Watch the attached video from my VPhot course. Look at the ‘Measurement Details - Star Profiles’ for some faint to bright stars to prove this fact to yourself. You will find that the aperture where the star profile returns to background is the ‘same’ for both fainter and brighter stars!
Ken
PS: I shared a google drive link with you by email. I also shared to others below.

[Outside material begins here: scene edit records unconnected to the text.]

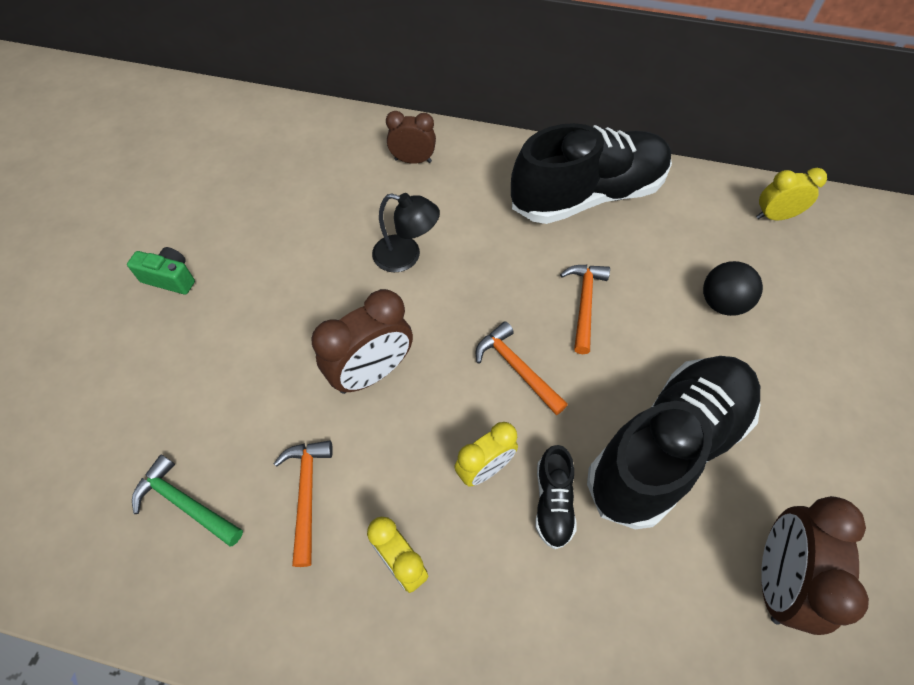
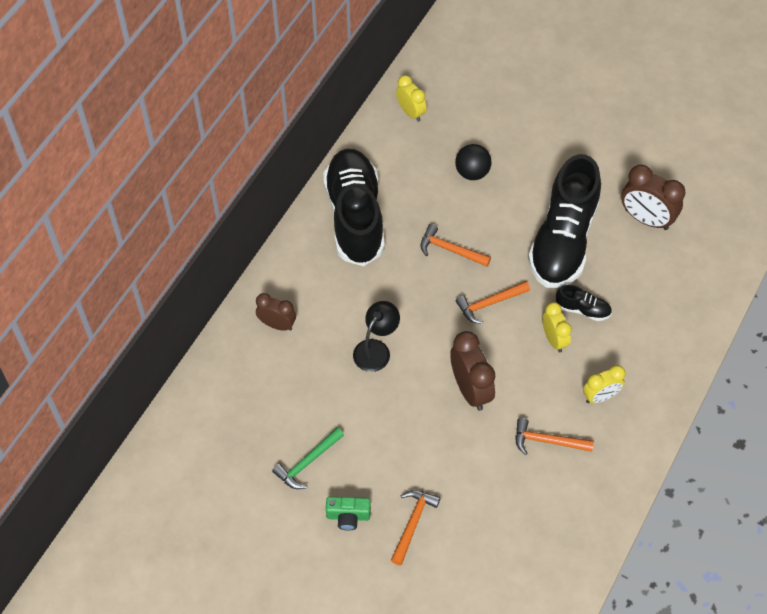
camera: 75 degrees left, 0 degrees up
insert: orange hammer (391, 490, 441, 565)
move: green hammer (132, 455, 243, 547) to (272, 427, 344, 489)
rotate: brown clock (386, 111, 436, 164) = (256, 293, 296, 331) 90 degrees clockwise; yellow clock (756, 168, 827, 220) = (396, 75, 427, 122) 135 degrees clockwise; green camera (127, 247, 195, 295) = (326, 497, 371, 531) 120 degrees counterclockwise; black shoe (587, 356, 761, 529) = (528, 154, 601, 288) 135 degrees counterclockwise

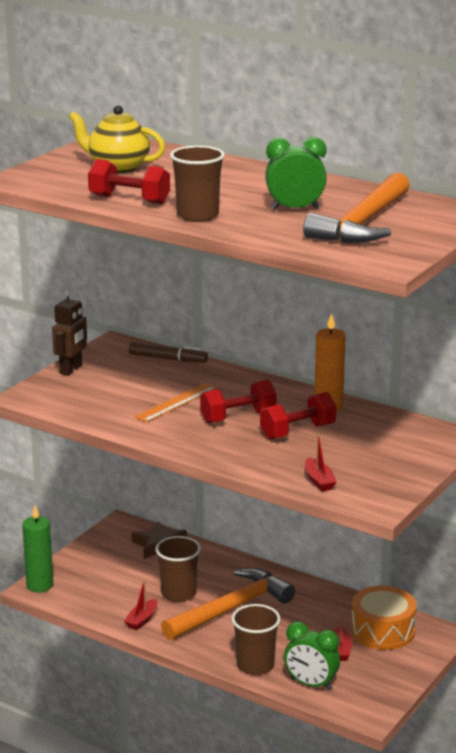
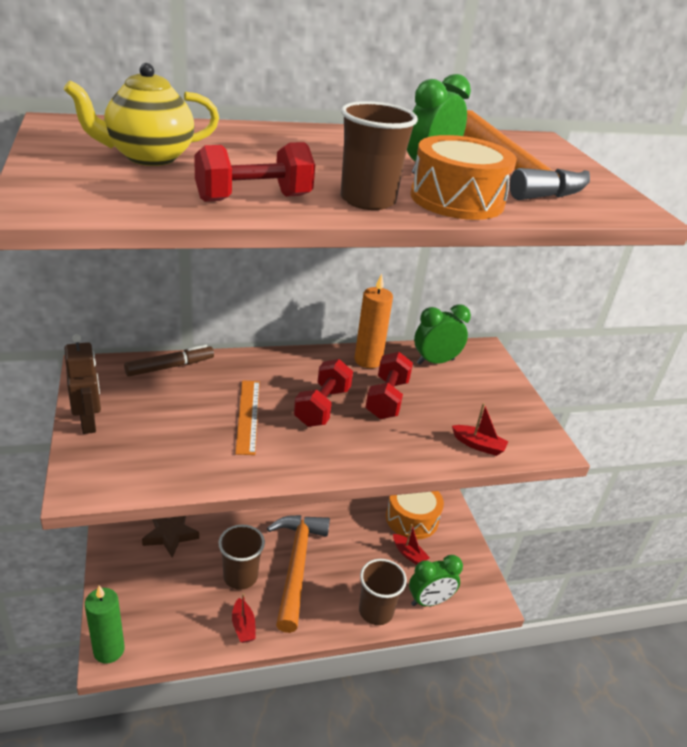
camera: 50 degrees left, 10 degrees up
insert: orange drum (410, 135, 517, 220); green clock (414, 304, 471, 365)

Ken is correct. It does look too small for the bright stars, but the aperture is taking in the same fraction of the light profile for all the stars. There is very little information beyond about 2.5-sigma in an assumed Gaussian profile. One could quibble a bit (from your image) and make the gap between the ‘star’ aperture and ‘sky’ annulus a bit larger, just to get the sky measurement out farther from the wings of the profile, but that should make very little difference.
\Brian
Thank you, Ken and Brian, for the explanations! I thought, thin gap between star and circle is needed for avoiding of exposed pixels cutting. Of course I believe to VPhot, but these previews…
Mikhail:
Yes, you do want a reasonable ‘gap’ to make sure your sky annulus avoids most of the target wings as Brian mentioned. The gap you set in “Tools” is a radius not a width so if you make this setting too small it is possible that poor seeing (large FWHM) may cause the auto-adjusted measurement aperture to get quite large and approach the gap outer radius. Obviously not wanted but usually not a problem.
With a little judgement and typical seeing, this should not present a problem but you do need to readjust the gap setting if it causes such a problem. Just check a few times and adjust the gap radius and you should avoid any problem. I rarely need to adjust my settings.